Activity >>
Reproduce the stretch from the line containing "It is intended" through the end of the entries, substituting "workshop" for "hackathon" and leaving all else unchanged.

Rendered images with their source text
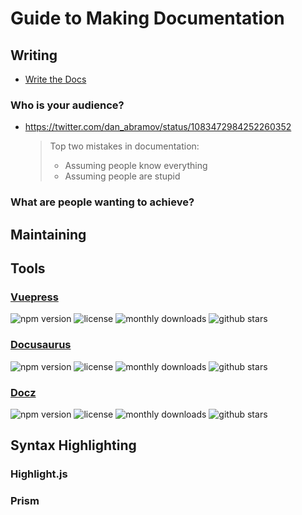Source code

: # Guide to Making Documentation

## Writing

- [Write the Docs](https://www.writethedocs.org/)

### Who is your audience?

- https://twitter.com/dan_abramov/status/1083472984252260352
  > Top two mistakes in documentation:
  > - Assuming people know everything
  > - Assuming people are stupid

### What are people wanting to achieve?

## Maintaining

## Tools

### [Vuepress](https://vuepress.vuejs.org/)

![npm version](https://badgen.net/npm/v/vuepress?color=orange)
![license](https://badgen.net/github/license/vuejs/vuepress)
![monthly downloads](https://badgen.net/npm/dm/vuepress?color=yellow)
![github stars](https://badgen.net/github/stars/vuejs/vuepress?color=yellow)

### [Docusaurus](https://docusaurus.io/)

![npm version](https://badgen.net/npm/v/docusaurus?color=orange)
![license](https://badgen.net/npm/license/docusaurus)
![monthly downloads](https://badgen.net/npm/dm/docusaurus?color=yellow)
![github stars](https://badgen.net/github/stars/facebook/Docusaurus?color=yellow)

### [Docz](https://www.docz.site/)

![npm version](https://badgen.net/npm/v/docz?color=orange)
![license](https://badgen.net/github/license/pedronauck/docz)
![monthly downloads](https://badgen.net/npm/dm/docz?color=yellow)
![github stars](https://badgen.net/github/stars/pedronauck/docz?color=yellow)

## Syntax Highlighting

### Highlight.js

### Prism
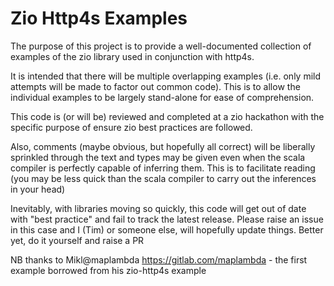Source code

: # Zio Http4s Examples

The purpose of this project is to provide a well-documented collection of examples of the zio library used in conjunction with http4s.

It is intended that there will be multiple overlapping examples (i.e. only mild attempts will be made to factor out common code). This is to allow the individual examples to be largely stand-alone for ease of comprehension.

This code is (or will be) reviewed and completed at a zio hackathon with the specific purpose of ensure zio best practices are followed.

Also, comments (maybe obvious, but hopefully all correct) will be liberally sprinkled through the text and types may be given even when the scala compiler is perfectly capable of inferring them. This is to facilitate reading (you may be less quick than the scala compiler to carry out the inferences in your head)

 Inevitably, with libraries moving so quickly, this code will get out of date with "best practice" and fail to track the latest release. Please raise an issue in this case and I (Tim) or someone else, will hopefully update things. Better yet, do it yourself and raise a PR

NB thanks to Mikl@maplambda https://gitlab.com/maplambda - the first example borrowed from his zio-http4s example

Task result >>
It is intended that there will be multiple overlapping examples (i.e. only mild attempts will be made to factor out common code). This is to allow the individual examples to be largely stand-alone for ease of comprehension.

This code is (or will be) reviewed and completed at a zio workshop with the specific purpose of ensure zio best practices are followed.

Also, comments (maybe obvious, but hopefully all correct) will be liberally sprinkled through the text and types may be given even when the scala compiler is perfectly capable of inferring them. This is to facilitate reading (you may be less quick than the scala compiler to carry out the inferences in your head)

 Inevitably, with libraries moving so quickly, this code will get out of date with "best practice" and fail to track the latest release. Please raise an issue in this case and I (Tim) or someone else, will hopefully update things. Better yet, do it yourself and raise a PR

NB thanks to Mikl@maplambda https://gitlab.com/maplambda - the first example borrowed from his zio-http4s example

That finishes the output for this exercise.